(Keypoint text descriptions)
------------------------------------

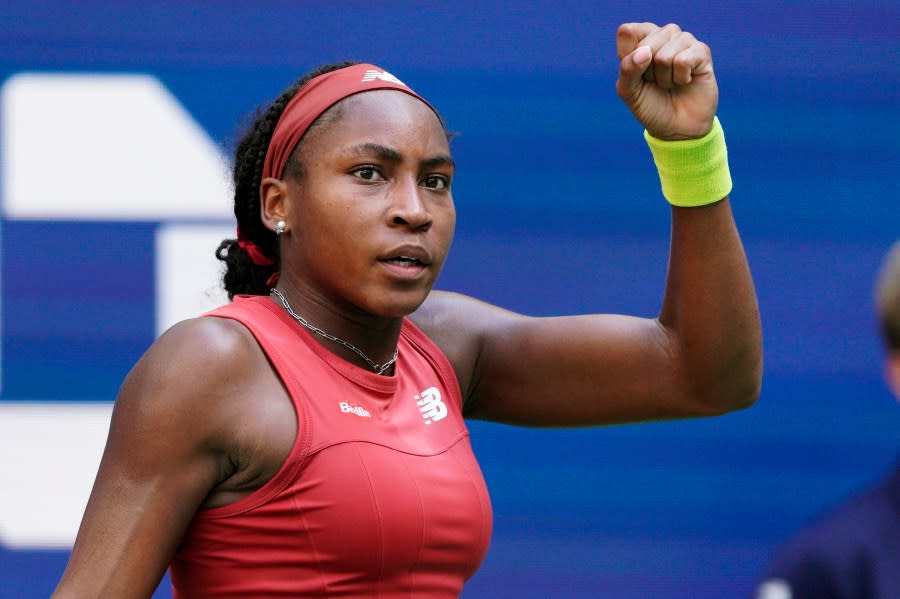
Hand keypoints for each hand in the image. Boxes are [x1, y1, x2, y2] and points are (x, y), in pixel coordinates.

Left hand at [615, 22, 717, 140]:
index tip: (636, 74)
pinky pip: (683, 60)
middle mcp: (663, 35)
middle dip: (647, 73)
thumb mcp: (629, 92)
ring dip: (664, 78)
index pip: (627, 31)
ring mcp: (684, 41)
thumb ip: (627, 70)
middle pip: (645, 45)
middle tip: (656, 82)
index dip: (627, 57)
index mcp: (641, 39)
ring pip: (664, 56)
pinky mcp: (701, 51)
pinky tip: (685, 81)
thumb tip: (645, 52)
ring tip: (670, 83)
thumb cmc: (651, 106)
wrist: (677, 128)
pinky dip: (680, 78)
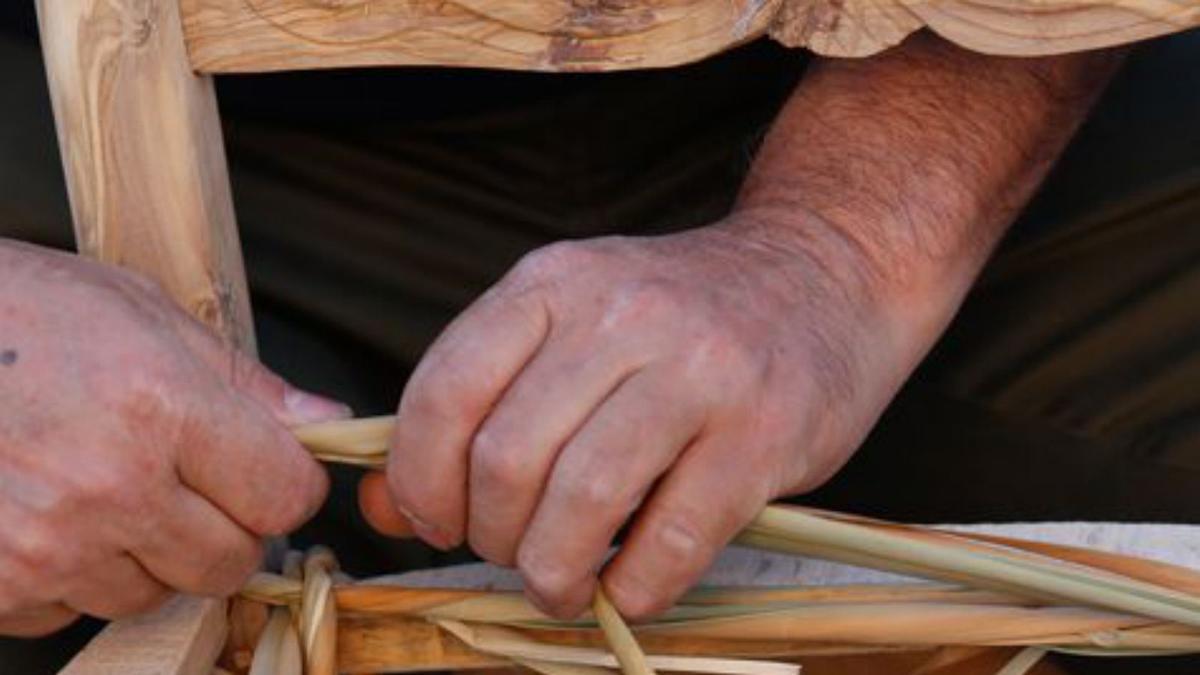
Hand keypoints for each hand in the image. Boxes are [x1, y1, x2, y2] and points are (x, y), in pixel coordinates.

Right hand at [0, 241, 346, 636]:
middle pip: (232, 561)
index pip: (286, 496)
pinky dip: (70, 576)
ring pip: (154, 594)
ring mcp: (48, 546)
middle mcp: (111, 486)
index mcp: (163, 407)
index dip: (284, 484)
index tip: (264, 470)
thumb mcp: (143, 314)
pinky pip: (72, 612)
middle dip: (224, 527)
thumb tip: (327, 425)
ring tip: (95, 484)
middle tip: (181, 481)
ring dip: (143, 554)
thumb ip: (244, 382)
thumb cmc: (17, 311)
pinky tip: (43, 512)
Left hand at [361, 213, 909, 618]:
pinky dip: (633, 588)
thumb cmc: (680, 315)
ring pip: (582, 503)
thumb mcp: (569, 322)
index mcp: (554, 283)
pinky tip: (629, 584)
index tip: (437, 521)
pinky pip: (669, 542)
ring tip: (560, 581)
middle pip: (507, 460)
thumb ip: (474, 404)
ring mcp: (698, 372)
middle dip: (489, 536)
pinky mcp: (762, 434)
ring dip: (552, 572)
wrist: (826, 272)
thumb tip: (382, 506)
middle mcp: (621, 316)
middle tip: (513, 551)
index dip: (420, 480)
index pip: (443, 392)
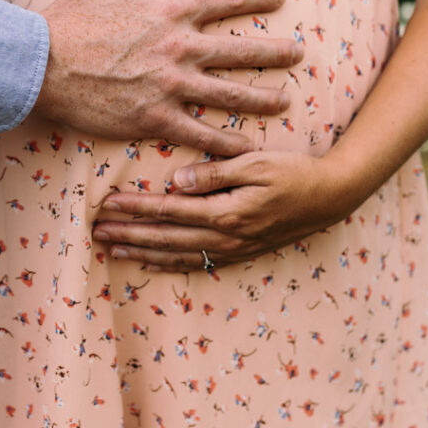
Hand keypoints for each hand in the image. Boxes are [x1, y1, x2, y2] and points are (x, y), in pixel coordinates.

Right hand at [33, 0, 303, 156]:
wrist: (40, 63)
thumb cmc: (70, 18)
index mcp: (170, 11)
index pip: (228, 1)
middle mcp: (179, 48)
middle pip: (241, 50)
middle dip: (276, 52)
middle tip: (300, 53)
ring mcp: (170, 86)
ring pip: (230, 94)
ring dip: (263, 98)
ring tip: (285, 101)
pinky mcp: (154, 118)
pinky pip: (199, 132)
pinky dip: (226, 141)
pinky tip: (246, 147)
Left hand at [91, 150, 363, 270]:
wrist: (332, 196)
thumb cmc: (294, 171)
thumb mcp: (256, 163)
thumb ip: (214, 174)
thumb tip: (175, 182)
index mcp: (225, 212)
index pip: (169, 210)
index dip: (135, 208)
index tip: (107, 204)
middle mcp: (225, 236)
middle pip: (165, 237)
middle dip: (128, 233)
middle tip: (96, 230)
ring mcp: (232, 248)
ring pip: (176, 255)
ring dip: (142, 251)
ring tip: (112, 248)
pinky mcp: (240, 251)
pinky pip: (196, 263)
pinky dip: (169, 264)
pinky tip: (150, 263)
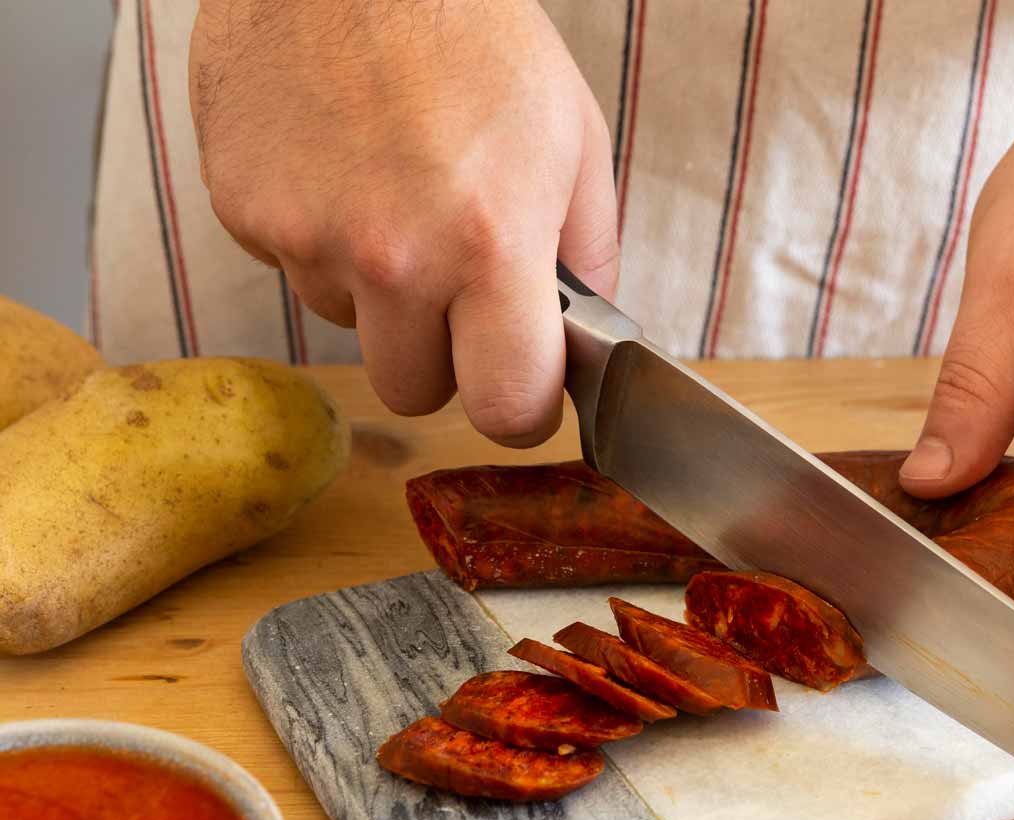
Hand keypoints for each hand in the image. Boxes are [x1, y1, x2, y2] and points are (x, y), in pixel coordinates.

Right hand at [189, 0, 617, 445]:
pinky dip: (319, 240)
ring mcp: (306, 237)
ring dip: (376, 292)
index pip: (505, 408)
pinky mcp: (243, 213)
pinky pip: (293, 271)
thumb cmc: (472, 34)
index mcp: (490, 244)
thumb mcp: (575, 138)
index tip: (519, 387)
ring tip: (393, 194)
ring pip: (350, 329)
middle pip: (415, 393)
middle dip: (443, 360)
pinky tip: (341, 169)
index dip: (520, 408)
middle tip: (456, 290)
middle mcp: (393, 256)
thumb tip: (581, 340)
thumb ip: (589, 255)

------------------------------------

■ **WHAT YOU HAVE TO DO**:
Looking at the records above, extract only the lines from the one with "index pip: (443, 392)" through the last line, exactly, with the pictures left out.

■ **WRITTEN RESPONSE**:
index pip: (443, 392)
Hand keypoints for each hand in the image. Boxes are [x1, y1, x2, y2] and points are (x, y), in pixel coordinates.

Right hand at [33, 0, 303, 156]:
wrist: (40, 63)
thumb cmc: (70, 18)
index mcp: (170, 11)
index pip: (228, 1)
middle mcp: (179, 48)
middle pip: (241, 50)
middle dip: (276, 52)
middle tip: (300, 53)
ring mcp: (170, 86)
ring pip: (230, 94)
ring dip: (263, 98)
ring tip: (285, 101)
pinky mcp: (154, 118)
pinky pip: (199, 132)
pinky dip: (226, 141)
pinky tip: (246, 147)
Left hand at [91, 150, 363, 270]:
wrist: (332, 196)
thumb cmc: (294, 171)
thumb mcp: (256, 163)
thumb ip: (214, 174)
thumb tip: (175, 182)
index mcp: (225, 212)
index pip: (169, 210)
index dip: (135, 208)
index tip: (107, 204)
middle mcp: (225, 236)
middle pip: (165, 237)
middle dip: (128, 233)
middle tip: (96, 230)
ring mcp: (232, 248)
ring pip: (176, 255)
ring dip: (142, 251)
ring tip: (112, 248)
pinky mcp: (240, 251)
pinky pip: (196, 263)
pinky dip: (169, 264)
pinky tip: (150, 263)
Hand keypoints for each hand in the image. Boxes are [x1, y1, x2, y2] and points are (x, y), in pixel coordinates.

Right hand at [189, 0, 617, 445]:
pinky dip: (319, 240)
ring mcp: (306, 237)
ring dip: (376, 292)
index pip: (505, 408)
pinky mcp: (243, 213)
pinky pip: (293, 271)
thumb cmc: (472, 34)
index mcp: (490, 244)
thumb mcp: (575, 138)
index tip: (519, 387)
ring tip: (393, 194)
ring pip: (350, 329)
middle pip: (415, 393)
middle dip: (443, 360)
pinky tip: (341, 169)
index dip: (520, 408)
middle tip: (456, 290)
middle mcp: (393, 256)
thumb tip: (581, 340)
thumb ip: (589, 255)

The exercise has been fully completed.